Les autorités américaines ont notifié à Belgrade que la levée des sanctions était conditionnée au départ complet des investisseurs russes de NIS. Cette compagnie, détenue à près de 60% par des entités russes dont Gazprom Neft, représente un pilier énergétique pour la Serbie avec sa raffinerie de Pancevo qui approvisionne 80% du marché national.

Le président Vucic a souligné la complexité de cette crise pour un pays candidat à l’Union européenne qui maintient des relations privilégiées avec Moscou et dépend largement des hydrocarbures russes. Il a évoqué des discussions en cours entre les partenaires russes et des investisseurs potentiels asiatiques et européens pour un transfert pacifique des actions.

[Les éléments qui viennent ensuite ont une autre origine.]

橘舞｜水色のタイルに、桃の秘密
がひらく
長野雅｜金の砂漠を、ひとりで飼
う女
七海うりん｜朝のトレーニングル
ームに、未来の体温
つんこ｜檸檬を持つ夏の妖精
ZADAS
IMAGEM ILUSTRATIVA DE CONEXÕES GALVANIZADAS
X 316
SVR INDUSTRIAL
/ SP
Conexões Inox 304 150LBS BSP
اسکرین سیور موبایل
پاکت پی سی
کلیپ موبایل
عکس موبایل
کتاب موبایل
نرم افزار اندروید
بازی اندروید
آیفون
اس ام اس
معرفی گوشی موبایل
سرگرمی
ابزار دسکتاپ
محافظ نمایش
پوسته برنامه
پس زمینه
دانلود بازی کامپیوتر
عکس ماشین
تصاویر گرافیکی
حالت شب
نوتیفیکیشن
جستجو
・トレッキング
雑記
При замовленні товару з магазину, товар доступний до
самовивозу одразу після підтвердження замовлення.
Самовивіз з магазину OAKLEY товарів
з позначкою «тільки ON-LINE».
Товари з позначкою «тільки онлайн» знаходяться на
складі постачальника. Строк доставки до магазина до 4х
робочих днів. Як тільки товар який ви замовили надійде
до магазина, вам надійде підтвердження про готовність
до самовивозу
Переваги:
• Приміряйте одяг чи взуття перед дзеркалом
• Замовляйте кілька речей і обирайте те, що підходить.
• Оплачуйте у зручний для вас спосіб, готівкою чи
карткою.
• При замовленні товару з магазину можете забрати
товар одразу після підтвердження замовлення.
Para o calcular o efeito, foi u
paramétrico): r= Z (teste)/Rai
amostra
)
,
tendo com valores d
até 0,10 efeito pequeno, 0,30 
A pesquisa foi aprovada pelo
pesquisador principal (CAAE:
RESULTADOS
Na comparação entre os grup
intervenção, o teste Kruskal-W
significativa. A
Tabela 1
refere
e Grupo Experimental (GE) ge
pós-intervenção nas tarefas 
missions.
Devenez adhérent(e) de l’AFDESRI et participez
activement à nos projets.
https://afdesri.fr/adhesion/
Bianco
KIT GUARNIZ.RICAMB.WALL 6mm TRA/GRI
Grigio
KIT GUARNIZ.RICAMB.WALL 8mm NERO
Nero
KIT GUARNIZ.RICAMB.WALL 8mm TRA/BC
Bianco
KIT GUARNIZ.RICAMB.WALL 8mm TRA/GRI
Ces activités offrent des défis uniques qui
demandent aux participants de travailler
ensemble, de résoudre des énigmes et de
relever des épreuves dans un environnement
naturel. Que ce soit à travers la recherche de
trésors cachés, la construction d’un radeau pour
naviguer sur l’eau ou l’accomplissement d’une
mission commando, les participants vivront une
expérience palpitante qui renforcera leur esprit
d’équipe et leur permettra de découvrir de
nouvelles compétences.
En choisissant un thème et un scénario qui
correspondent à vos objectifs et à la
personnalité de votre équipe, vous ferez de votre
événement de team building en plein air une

Face à l’urgence, le gouvernement serbe se dit prêt à proposer une offre d’achat compétitive aux actionnaires russes si les négociations en cours échouent. La ministre de l’Énergie a rappelé le caractère vital des installations pétrolières pour l’économie nationale, tout en déplorant le manque de consultation des autorités serbes dans les discussions entre Russes et investisseurs tiers.

La société NIS, qui emploie 13 500 personnes et génère un chiffre d’affaires annuel de 3,3 milliards d’euros, dispose de réserves de brut lui permettant de fonctionner jusqu’à fin novembre selon ses dirigeants. Cette échéance accentue la pression sur le gouvernement serbe pour résoudre rapidement cette crise énergétique et diplomatique.